**Stated problem:** Convert the rows below into a JSON list of strings with one string per line. Leave out blank lines and the pictures.

**Given records:**
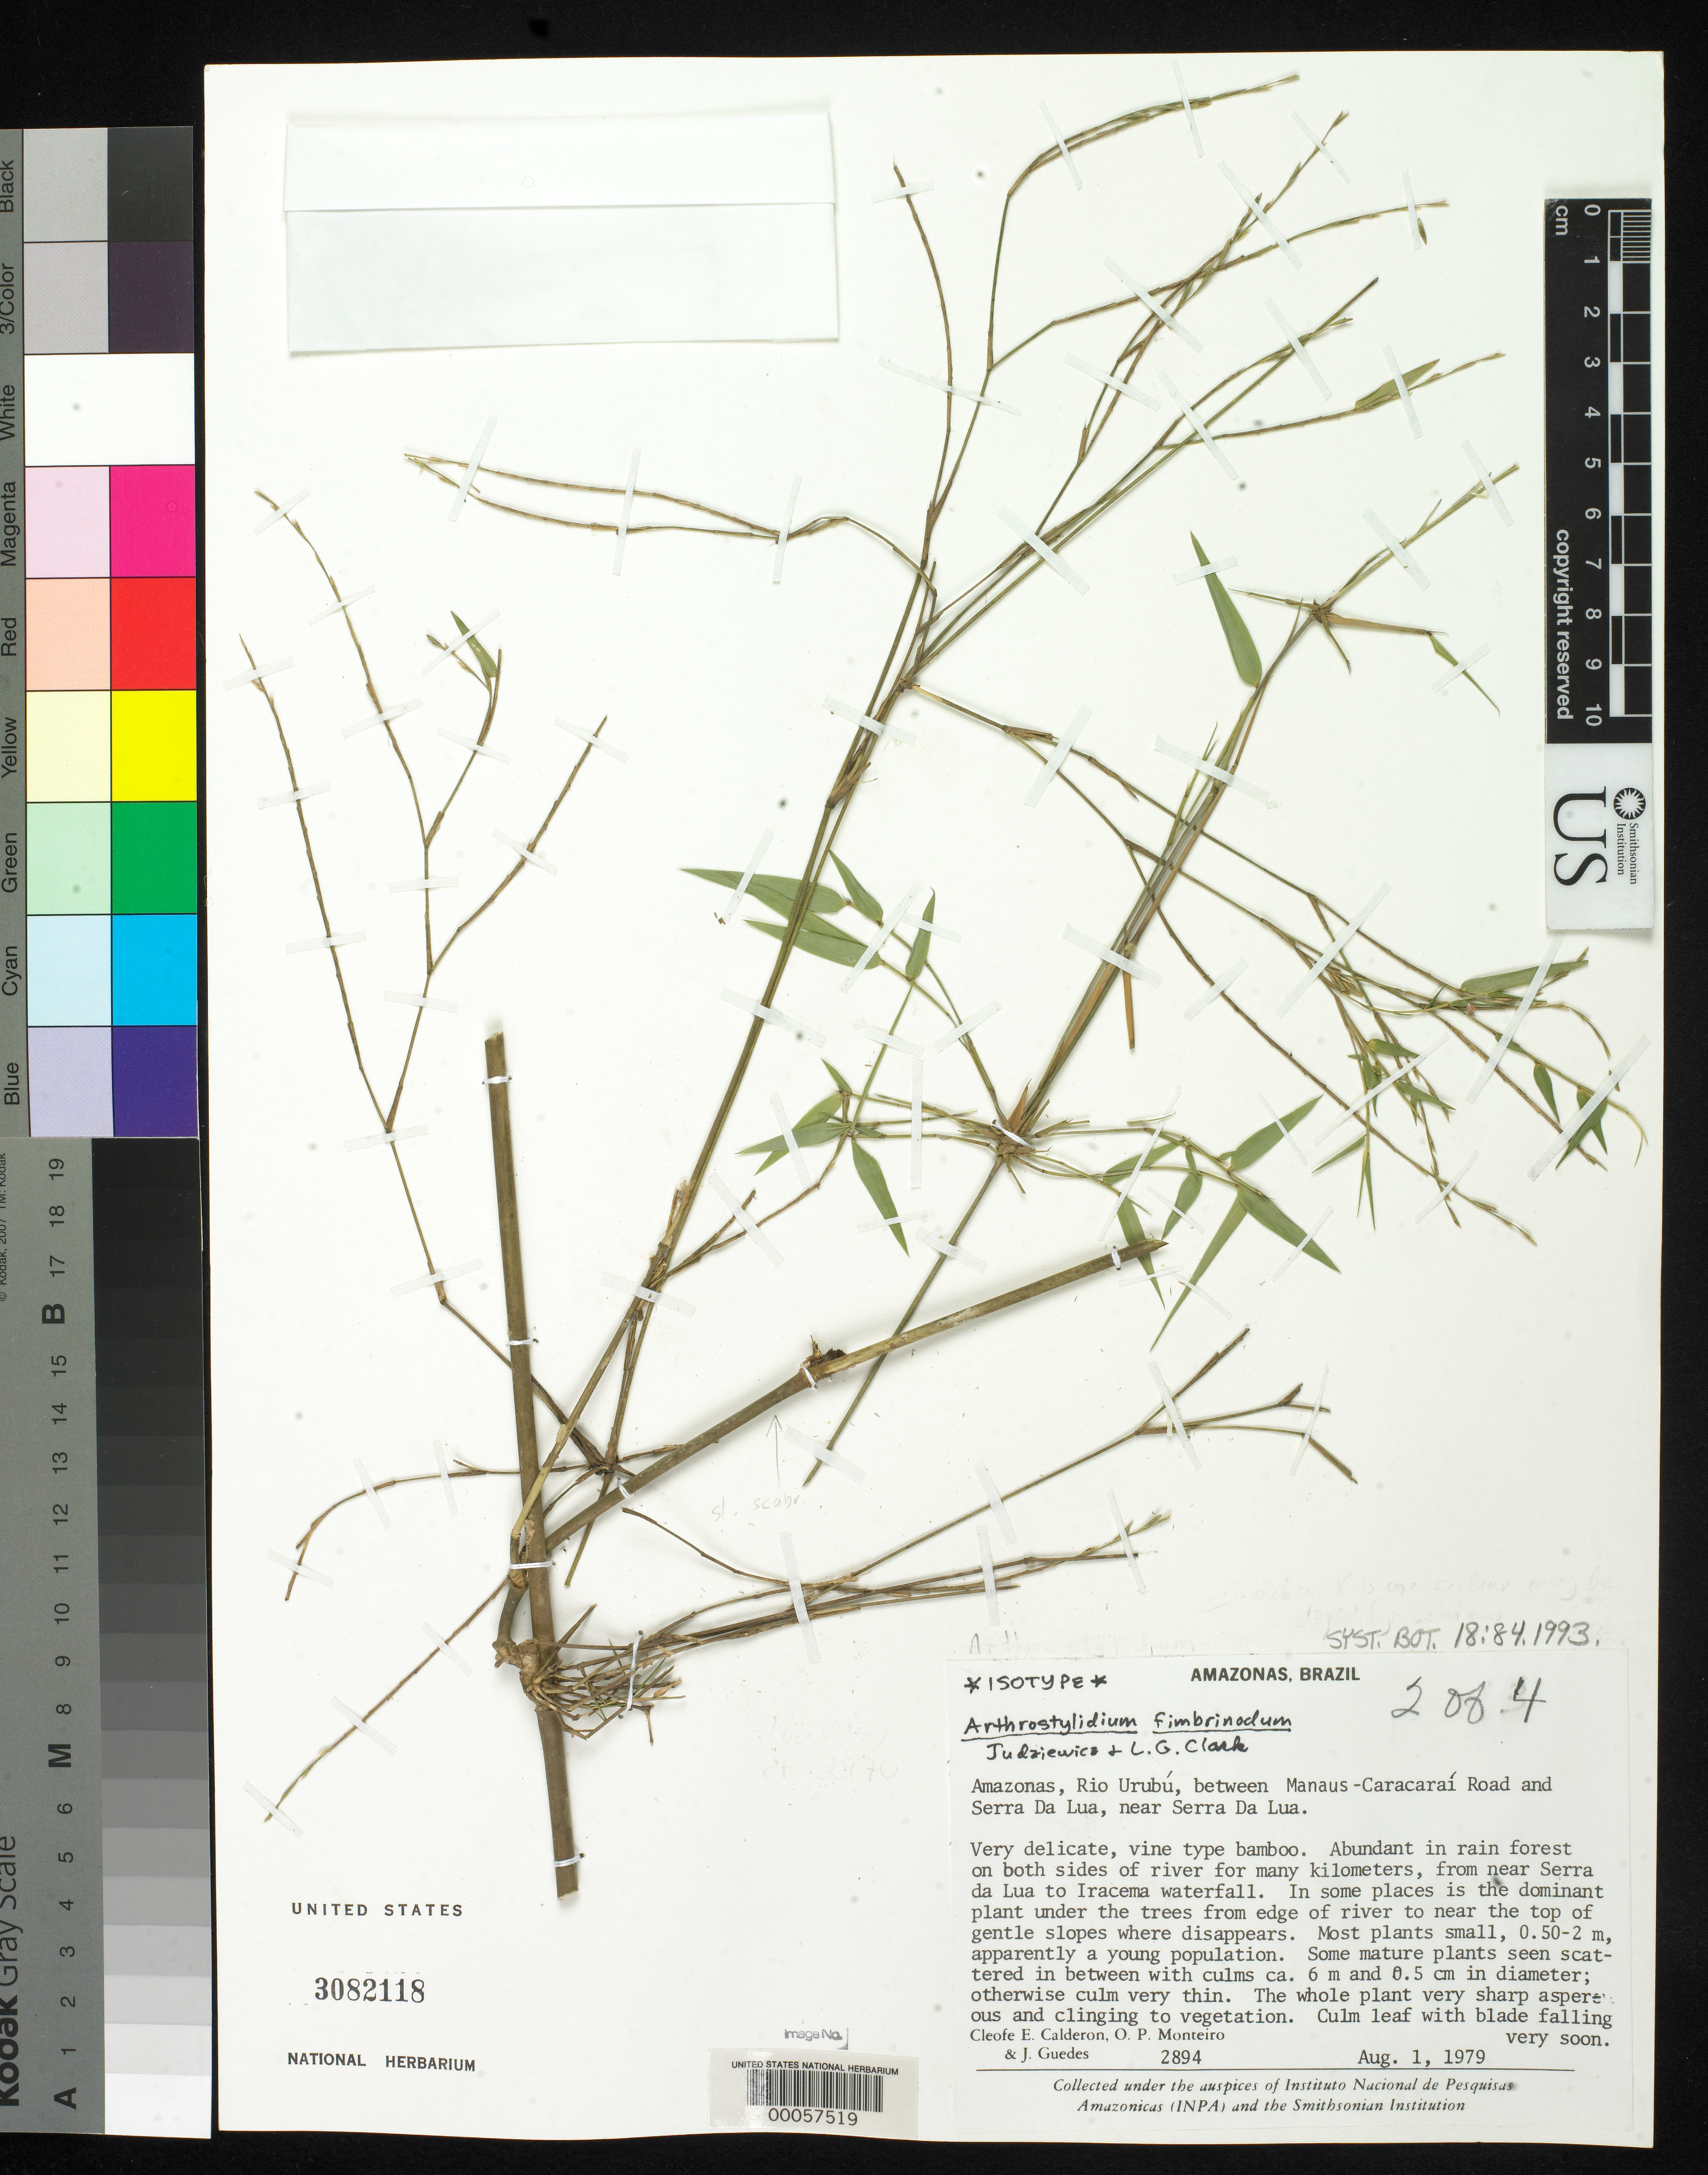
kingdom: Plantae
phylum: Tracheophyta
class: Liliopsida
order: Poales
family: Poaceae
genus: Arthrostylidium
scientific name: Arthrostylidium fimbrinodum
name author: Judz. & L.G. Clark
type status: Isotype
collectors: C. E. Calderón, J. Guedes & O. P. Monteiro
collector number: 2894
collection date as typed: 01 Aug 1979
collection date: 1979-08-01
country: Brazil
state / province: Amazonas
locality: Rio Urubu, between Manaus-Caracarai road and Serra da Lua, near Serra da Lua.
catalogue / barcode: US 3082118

**Finished exercise:**
[
  "kingdom: Plantae",
  "phylum: Tracheophyta",
  "class: Liliopsida",
  "order: Poales",
  "family: Poaceae",
  "genus: Arthrostylidium",
  "scientific name: Arthrostylidium fimbrinodum",
  "name author: Judz. & L.G. Clark",
  "type status: Isotype",
  "collectors: C. E. Calderón, J. Guedes & O. P. Monteiro",
  "collector number: 2894",
  "collection date as typed: 01 Aug 1979",
  "collection date: 1979-08-01",
  "country: Brazil",
  "state / province: Amazonas",
  "locality: Rio Urubu, between Manaus-Caracarai road and Serra da Lua, near Serra da Lua.",
  "catalogue / barcode: US 3082118"
]